How to measure quality
Everyone has heard horror stories about pointy-haired-bosses counting lines of source code to track the progress of a project. We roll our eyes and laugh at their stupidity. But before you laugh too much, you might want to find out whether you’re really any better.
Most of what software projects measure are not things we care about. Not things we really care about. Do you really care about the number of coding standard violations in your code? About compiler warnings? About test coverage? About cyclomatic complexity?
No, you only care about the presumed effects of these metrics. What we really care about are things like how much it costs to change the system, and how likely we are to introduce bugs. Hopefully, most of the numbers you collect with your fancy tool will help predict what your really care about. But tools can be fooled.
You can have 100% test coverage without asserting a single thing about your code. And you can have maintainable, bug free code with super-high cyclomatic complexity and not a single line of code comments.
A leading indicator is a term investors use for measurements that change before the economy changes. A company’s stock prices is an example of leading indicators.
On the other hand, the term lagging indicator is used for a measurement that change after the economic reality changes. A company’s reported earning is an example of a lagging indicator.
Leading indicators, like stock prices and code coverage are useful because you can get hold of them early. However, they are not the real thing we’re after. The real thing we’re after is often a lagging indicator, like reported earnings or code maintainability.

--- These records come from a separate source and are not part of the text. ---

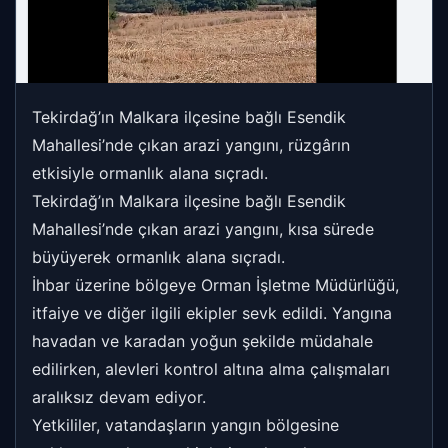
Tekirdağ’ın Malkara ilçesine bağlı Esendik
Mahallesi’nde çıkan arazi yangını, rüzgârın
etkisiyle ormanlık alana sıçradı.
Tekirdağ’ın Malkara ilçesine bağlı Esendik
Mahallesi’nde çıkan arazi yangını, kısa sürede
büyüyerek ormanlık alana sıçradı.
İhbar üzerine bölgeye Orman İşletme Müdürlüğü,
itfaiye ve diğer ilgili ekipler sevk edildi. Yangına
havadan ve karadan yoğun şekilde müdahale
edilirken, alevleri kontrol altına alma çalışmaları
aralıksız devam ediyor.
Yetkililer, vatandaşların yangın bölgesine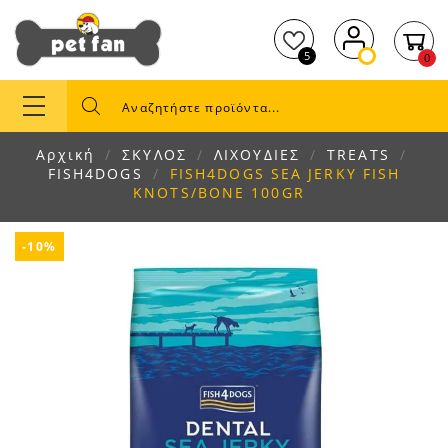
5
0
Αρχική
ΣΚΥΛΟΣ
ΛΙΧΟΥΔΙΕΣ
TREATS
FISH4DOGS
FISH4DOGS SEA JERKY FISH
KNOTS/BONE 100GR
-10%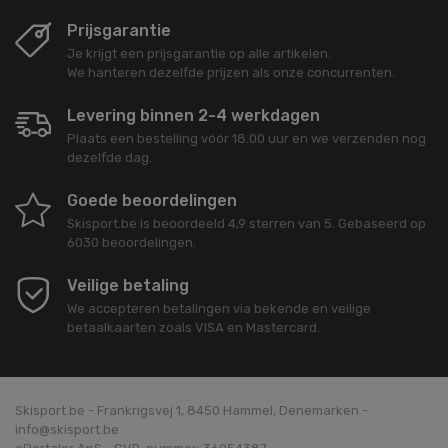
Prijsgarantie
Je krijgt een prijsgarantie op alle artikelen.
We hanteren dezelfde prijzen als onze concurrenten.
Levering binnen 2-4 werkdagen
Plaats een bestelling vóór 18.00 uur en we verzenden nog
dezelfde dag.
Goede beoordelingen
Skisport.be
is beoordeeld
4,9
sterren van
5
. Gebaseerd op
6030
beoordelingen.
Veilige betaling
We accepteren betalingen via bekende en veilige
betaalkaarten zoals VISA en Mastercard.
Skisport.be - Frankrigsvej 1, 8450 Hammel, Denemarken -
info@skisport.be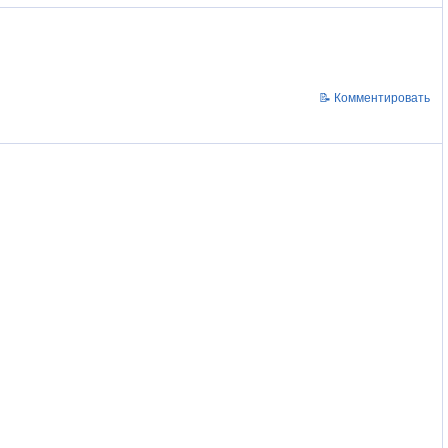
📝 Комментировать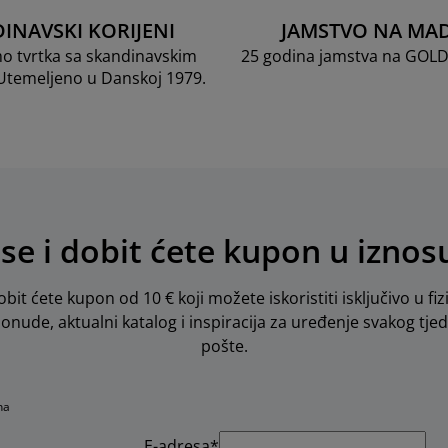
INAVSKI KORIJENI
JAMSTVO NA MA
mo tvrtka sa skandinavskim
25 godina jamstva na GOL
 Utemeljeno u Danskoj 1979.
 se i dobit ćete kupon u iznos
obit ćete kupon od 10 € koji možete iskoristiti isključivo u fiz
 ponude, aktualni katalog i inspiracija za uređenje svakog tje
pošte.
na
E-adresa*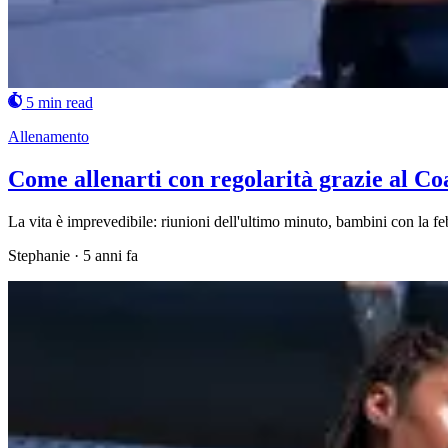
5 min read
Allenamento
Come allenarti con regolarità grazie al Co
La vita è imprevedibile: riunioni dell'ultimo minuto, bambini con la fe
Stephanie
·
5 anni fa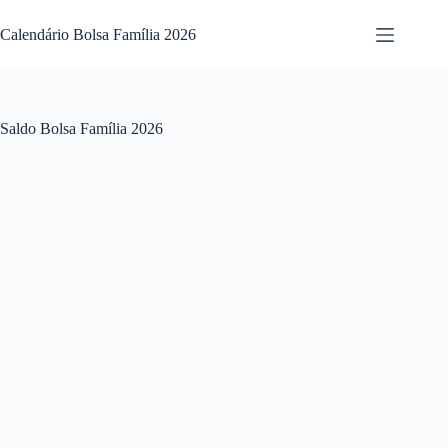
Pular
para
Calendário Bolsa Família 2026
o
conteúdo
Saldo Bolsa Família 2026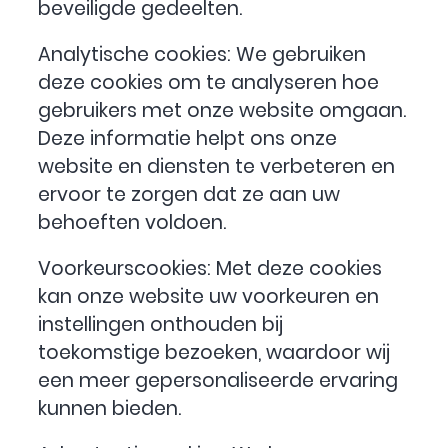
beveiligde gedeelten.
Analytische cookies: We gebruiken
deze cookies om te analyseren hoe
gebruikers met onze website omgaan.
Deze informatie helpt ons onze
website en diensten te verbeteren en
ervoor te zorgen dat ze aan uw
behoeften voldoen.
Voorkeurscookies: Met deze cookies
kan onze website uw voorkeuren en
instellingen onthouden bij
toekomstige bezoeken, waardoor wij
een meer gepersonaliseerde ervaring
kunnen bieden.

Use leading indicators on your project to identify trouble areas early. But don’t be religious about them. Use lagging indicators to prove that you’ve met your commitment to quality. If your commitment to quality is reduced to code coverage, cyclomatic complexity or compiler warnings, you’re no better than the pointy-haired-boss counting lines of code.
Comments:
Anders Schau Knatten - Sep 24, 2010
Interesting post Johannes! I’m looking forward to your follow up on which lagging indicators you how found useful, and how to set yourself up to measure them. :)
Johannes Brodwall - Sep 24, 2010
I agree totally: Leading indicators are useful in so far they can give you advance warning of lagging indicators. They are only dangerous when they become a goal in themselves.
Johannes Brodwall - Sep 24, 2010
Lagging indicators are generally not measured directly from the code, but from the process around it.
A good example is the % of effort spent in an iteration fixing bugs from previous iterations. To measure this, you have to have people enter this time in the time reporting software for the project.
[Bjørn Nordlund] - Sep 24, 2010
Agree! Typical example i’ve seen a lot is goals to increase testcoverage by some percents during next iterations.
Johannes Brodwall - Sep 24, 2010
Here is an interesting video:
http://blog.thecodewhisperer.com/post/1178516821/how-do-you-believe-mccabe-complexity-helps
McCabe Cyclomatic Complexity is a leading indicator. The experts interviewed on the video have experienced that it correlates very well with bug count (a lagging indicator).
If their experience experimentally matches yours, cyclomatic complexity could be a good leading indicator for you to use. Otherwise; don’t use it.
Morten Andersen-Gott - Sep 24, 2010
A bit of an optimistic view. What about when lagging indicators prove that the commitment to quality have _not_ been met…? ;-)
Other than that, I did like the way you used the terms lagging and leading indicators on code quality.